→ Objectives:
(A) From the summer camp article, copy the passage between "Among the study’s" and "experiences as others.", inclusive, word for word.
(B) According to the summer camp article, what age range does the Tikvah program at Camp Ramah in California serve?

→ Source text:
==============================

Among the study’s participants were 170 staff members from 124 camps around the United States, along with 141 campers and 262 parents. Knopp said FJC conducted the survey because, “there are not enough opportunities for children with disabilities in the summer and year round. We figured that we needed to start with a baseline to make it more accessible for them. We couldn’t build out until we knew what the baseline was.”

At Camp Ramah in California, the Conservative Jewish summer camp located in Ojai, Elana Naftalin-Kelman is director of the Tikvah program, which serves special-needs adolescents ages 11 to 18. One of the people interviewed for the study, she said that at Ramah, the biggest focus is on inclusion and offering campers with special needs the same experiences as others. 

“Camp inclusion is much more than building facilities. It’s about attitude changes. We include all people who want to be part of the community,” she said.

There is a higher counselor-to-camper ratio among Tikvah participants, as well as a buddy program that brings together a special-needs camper and a non-disabled, older camper. Kelman said that a crucial aspect of the program is training. 

“We do awareness training to make sure everybody at camp knows why we do what we do, and this is an important piece to the Ramah puzzle,” she said. “It’s an ongoing conversation that we’re constantly having with staff at all the camps. Inclusion is important for everybody, not just the kids with special needs.”

Michelle Wolf, a disability parent advocate and Journal columnist, has a 19-year-old son with special needs who attended the Tikvah program. While she was pleased with her son’s experience, she said that there is room for improvement at all summer camps. 

“My son uses a walker for short distances, and for longer distances he uses a wheelchair. At Camp Ramah, in the boys’ area, they had loose gravel, which is really hard to walk on with a walker or go over in a wheelchair. [So] they put down plywood,” she said. “The same thing happened at Camp JCA Shalom [in Malibu]. People create camps that look nice but aren’t accommodating for wheelchairs and walkers. The camps are not built with disabilities in mind.”

One of the issues highlighted by the FJC study was the fact that camps with facilities and services for those with special needs often don’t highlight that information in their brochures. 

Wolf also encouraged an attitude adjustment among counselors, employees and campers. 

“We need to create structures [that ensure] the typical campers aren’t afraid or freaked out by having kids like my son who has trouble talking and uses a walker,” she said. “Other campers need to be educated and have the general feeling of acceptance and openness throughout the camp. It needs to be a whole camp-wide attitude.”

The whole Jewish community, Knopp said, is responsible for including children with special needs and making them feel welcome. 

“Every Jewish child deserves an opportunity to have a great summer experience, she said. “It’s important that these kids have a place in Jewish camps. We all become much more cognizant of the variety of different kinds of people who live among us. The moral imperative goes for all of us.”

Donors struggling to defray the rising costs of Jewish camp

Spending the summer at Jewish overnight camp once was a spartan affair, often little more than a collection of ramshackle buildings scattered in the woods by a placid lake.

Those were the days.

“Today it's all about the toys,” said Rabbi Allan Smith, the former head of the Reform movement’s camp network and a 46-year veteran of the summer camp business. “You have a go-kart track, a climbing wall, a swing, a Burma bridge.

==============================

→ Source material:
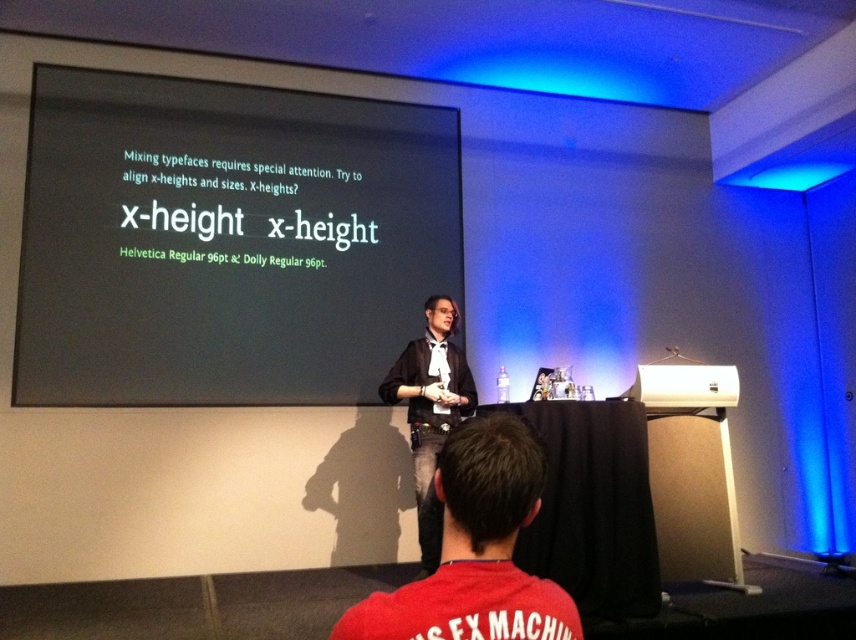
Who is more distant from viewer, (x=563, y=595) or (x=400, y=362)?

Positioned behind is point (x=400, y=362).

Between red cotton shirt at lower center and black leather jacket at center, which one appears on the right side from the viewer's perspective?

==============================

→ Task-by-task solutions:
(A)
Among the study’s participants were 170 staff members from 124 camps around the United States, along with 141 campers and 262 parents. Knopp said FJC conducted the survey because, “there are not enough opportunities for children with disabilities in the summer and year round. We figured that we needed to start with a baseline to make it more accessible for them. We couldn’t build out until we knew what the baseline was.”

At Camp Ramah in California, the Conservative Jewish summer camp located in Ojai, Elana Naftalin-Kelman is director of the Tikvah program, which serves special-needs adolescents ages 11 to 18. One of the people interviewed for the study, she said that at Ramah, the biggest focus is on inclusion and offering campers with special needs the same experiences as others.

(B) Special-needs adolescents ages 11 to 18.